Camila Pitanga sobre nova peça: "saímos do nosso eixo"

Por Carolina Santos
Ao lado da Mundana Companhia, atriz passou um mês e meio no interior do Ceará para montar “O Duelo”, de Tchékov | Divulgação Ao lado da Mundana Companhia, atriz passou um mês e meio no interior do Ceará para montar “O Duelo”, de Tchékov | Divulgação

Conhecida por trabalhos na TV, Pitanga mergulhou no sertão com a Mundana Companhia para extrair inspiração para a história de dois duelantes de características opostas. Após viajar por cinco cidades, “O Duelo” estreia nesta sexta-feira no Centro Cultural São Paulo (r. Vergueiro, 1.000, tel.: 3397-4002; de qui. a dom., às 19h30; R$ 20; até 15/12).

 

Como se deu sua aproximação com a companhia?

Assisti a “O Idiota” duas vezes e adorei. E tenho amigos em comum com o Aury [Porto, produtor e ator]. Acabei me aproximando e a proposta de pesquisa  – de experimentar, de ousar – me interessou muito. O Aury ficou tocado e, quando me trouxe “O duelo”, amei não só o texto, mas tudo o que ele propôs.


Por que entrar no projeto também como produtora?

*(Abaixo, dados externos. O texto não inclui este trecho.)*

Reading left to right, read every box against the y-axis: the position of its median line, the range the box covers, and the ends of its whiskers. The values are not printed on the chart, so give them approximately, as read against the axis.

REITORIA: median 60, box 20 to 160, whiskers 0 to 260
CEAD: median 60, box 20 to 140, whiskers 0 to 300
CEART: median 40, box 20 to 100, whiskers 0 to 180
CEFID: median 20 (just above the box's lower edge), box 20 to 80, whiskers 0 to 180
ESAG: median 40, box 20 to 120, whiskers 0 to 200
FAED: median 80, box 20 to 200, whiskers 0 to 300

É a minha terceira experiência como produtora teatral. Graças ao patrocínio da Caixa, garantimos a turnê até o final do ano. Já tinha o desejo de voltar ao teatro e procurava uma caminho que primasse pela pesquisa. Num banho de cachoeira no Horto (no Rio), abri meu coração para Aury, dividi meus anseios e minha paixão pelo teatro. Nossa amizade foi se fortalecendo até que ele me trouxe “O Duelo”. Fizemos uma leitura e foi um estalo lindo.


O que mais a surpreendeu na vivência que vocês tiveram no interior do Ceará?

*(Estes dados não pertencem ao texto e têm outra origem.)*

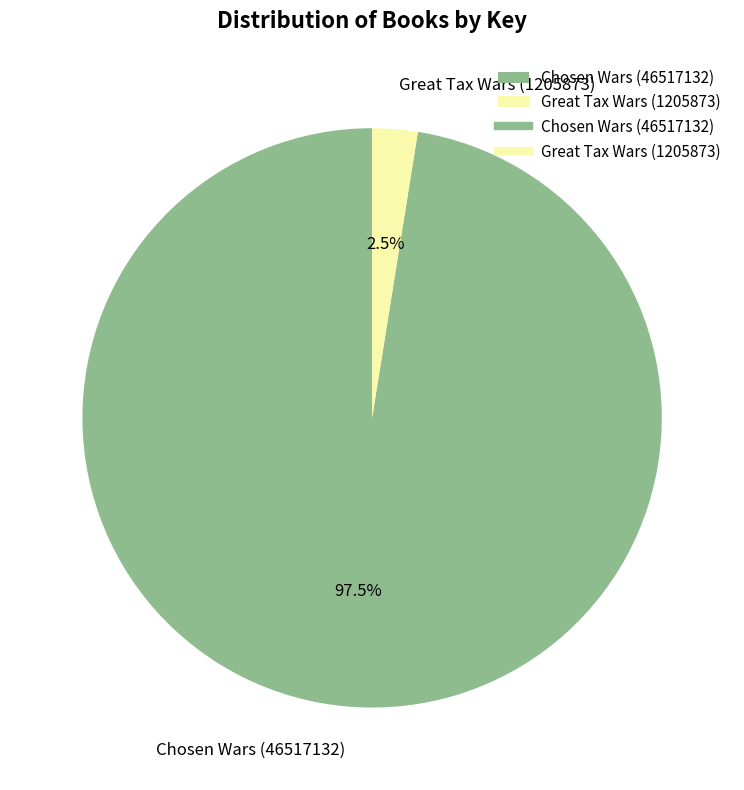

Between Great Tax Wars (1205873) and Chosen Wars (46517132), which is larger?

Chosen Wars (46517132)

Escolhemos cidades pequenas e sem teatro. Lá oferecemos oficinas de dança, teatro e música e, no final dos ensaios abertos, havia debates. Em Lavras da Mangabeira, um grupo de teatro nasceu a partir das oficinas oferecidas pelo ator Freddy Allan. Em Arneirós, a banda da cidade que estava desativada voltou a tocar. Isso fortaleceu a ideia de que a cultura nativa de cada cidade tem que ser valorizada. Conhecemos, escritores, músicos e artistas que nos trouxeram informações e belezas que afetaram a criação do nosso espetáculo.


Como essa experiência interferiu na dramaturgia?

A principal motivação era sairmos do nosso eixo pessoal para construirmos um só, voltado à experiência do teatro. Nossos personagens são desterrados, estrangeiros no Cáucaso. Itinerantes por cidades pequenas, seríamos nós os estrangeiros. Essa experiência é um repertório de imagens e sensações que levo comigo para sempre. Ele me estimula muito como atriz, mas é uma riqueza que me engrandece como ser humano e me aproxima mais de uma realidade sem o filtro do jornal, de uma terceira pessoa, numa vivência direta.